At the same time, new imaging methods and AI-assisted analysis are likely to change how dermatology is practiced. In underserved areas, telemedicine and supportive AI could significantly expand diagnostic support in allergology and dermatology, improve prevention, and strengthen early detection of skin cancer.
We also need more objective ways to evaluate what we see clinically. We want to know precisely how lesions change over time, how extensive the inflammation is, and what biological processes are driving it, and then correlate those findings with objective clinical data and molecular evaluation.
In one hair-growth study in Singapore, for example, we used the subjective Hamilton scale as one measure, but it did not reveal much. When we added objective measurements, such as hair papilla length, hair follicle length, and papilla size, clear biological pathways began to emerge.

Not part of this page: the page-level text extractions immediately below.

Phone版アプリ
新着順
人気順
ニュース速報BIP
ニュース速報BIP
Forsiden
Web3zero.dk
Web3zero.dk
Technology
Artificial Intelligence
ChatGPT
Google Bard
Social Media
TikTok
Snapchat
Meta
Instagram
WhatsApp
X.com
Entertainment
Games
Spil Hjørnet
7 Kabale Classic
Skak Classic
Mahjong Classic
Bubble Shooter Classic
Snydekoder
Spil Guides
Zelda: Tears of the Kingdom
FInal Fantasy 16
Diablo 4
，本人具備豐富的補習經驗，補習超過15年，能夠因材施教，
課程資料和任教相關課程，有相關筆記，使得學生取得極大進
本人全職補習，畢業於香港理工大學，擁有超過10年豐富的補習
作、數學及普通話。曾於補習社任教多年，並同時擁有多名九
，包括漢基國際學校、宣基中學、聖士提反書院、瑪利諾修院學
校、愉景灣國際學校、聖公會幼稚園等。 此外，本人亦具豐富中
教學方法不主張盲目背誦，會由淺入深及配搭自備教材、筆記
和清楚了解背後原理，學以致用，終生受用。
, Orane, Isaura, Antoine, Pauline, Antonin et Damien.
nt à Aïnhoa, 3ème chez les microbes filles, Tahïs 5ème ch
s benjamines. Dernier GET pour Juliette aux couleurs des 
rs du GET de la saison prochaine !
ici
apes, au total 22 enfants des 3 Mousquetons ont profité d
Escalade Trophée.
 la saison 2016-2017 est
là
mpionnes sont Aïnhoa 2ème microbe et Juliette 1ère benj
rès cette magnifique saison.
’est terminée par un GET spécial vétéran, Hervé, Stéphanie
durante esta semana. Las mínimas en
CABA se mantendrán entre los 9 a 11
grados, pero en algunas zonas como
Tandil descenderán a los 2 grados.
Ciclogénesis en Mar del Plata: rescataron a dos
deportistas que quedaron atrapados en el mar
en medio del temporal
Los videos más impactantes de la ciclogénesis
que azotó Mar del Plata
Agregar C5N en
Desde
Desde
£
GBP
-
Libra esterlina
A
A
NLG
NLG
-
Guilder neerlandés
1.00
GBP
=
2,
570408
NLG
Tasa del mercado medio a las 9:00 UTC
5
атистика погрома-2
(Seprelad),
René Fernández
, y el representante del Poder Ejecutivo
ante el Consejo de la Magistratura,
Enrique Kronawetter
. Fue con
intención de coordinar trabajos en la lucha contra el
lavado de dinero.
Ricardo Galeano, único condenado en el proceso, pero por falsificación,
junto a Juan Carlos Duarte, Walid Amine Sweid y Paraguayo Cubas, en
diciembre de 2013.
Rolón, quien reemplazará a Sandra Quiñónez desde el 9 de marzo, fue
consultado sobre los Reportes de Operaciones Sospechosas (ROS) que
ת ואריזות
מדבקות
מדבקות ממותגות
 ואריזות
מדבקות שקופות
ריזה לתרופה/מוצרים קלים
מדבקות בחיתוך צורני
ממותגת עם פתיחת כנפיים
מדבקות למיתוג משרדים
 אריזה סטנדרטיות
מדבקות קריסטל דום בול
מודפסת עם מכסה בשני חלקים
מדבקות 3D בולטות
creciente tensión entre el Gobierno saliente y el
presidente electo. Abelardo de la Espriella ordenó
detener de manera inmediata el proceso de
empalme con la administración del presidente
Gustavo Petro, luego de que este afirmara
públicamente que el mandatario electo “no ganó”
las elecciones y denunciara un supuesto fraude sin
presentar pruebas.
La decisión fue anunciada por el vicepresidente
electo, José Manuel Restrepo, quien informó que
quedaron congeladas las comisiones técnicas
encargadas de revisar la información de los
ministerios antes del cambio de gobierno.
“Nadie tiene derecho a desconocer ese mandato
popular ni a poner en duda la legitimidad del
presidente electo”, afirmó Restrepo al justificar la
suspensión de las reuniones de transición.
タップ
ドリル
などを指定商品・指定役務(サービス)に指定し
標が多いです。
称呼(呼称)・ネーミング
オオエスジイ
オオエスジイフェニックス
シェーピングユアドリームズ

Modern molecular medicine, including single-cell analysis, proteomics, lipidomics, transcriptomics, and metabolomics, will open new horizons in research, diagnosis, and treatment. But for those highly precise tools to be clinically meaningful, they must be paired with equally precise, objective clinical measurements and outcomes, including variations in circadian rhythm in skin expression patterns and organ-specific differences. Moreover, we should work in the future to develop meaningful organotypic skin culture models, to study toxicity, efficacy, particularly for cosmetics, but also for any product that can affect skin integrity. These models are human-specific and can reduce or avoid animal experiments for skin applications.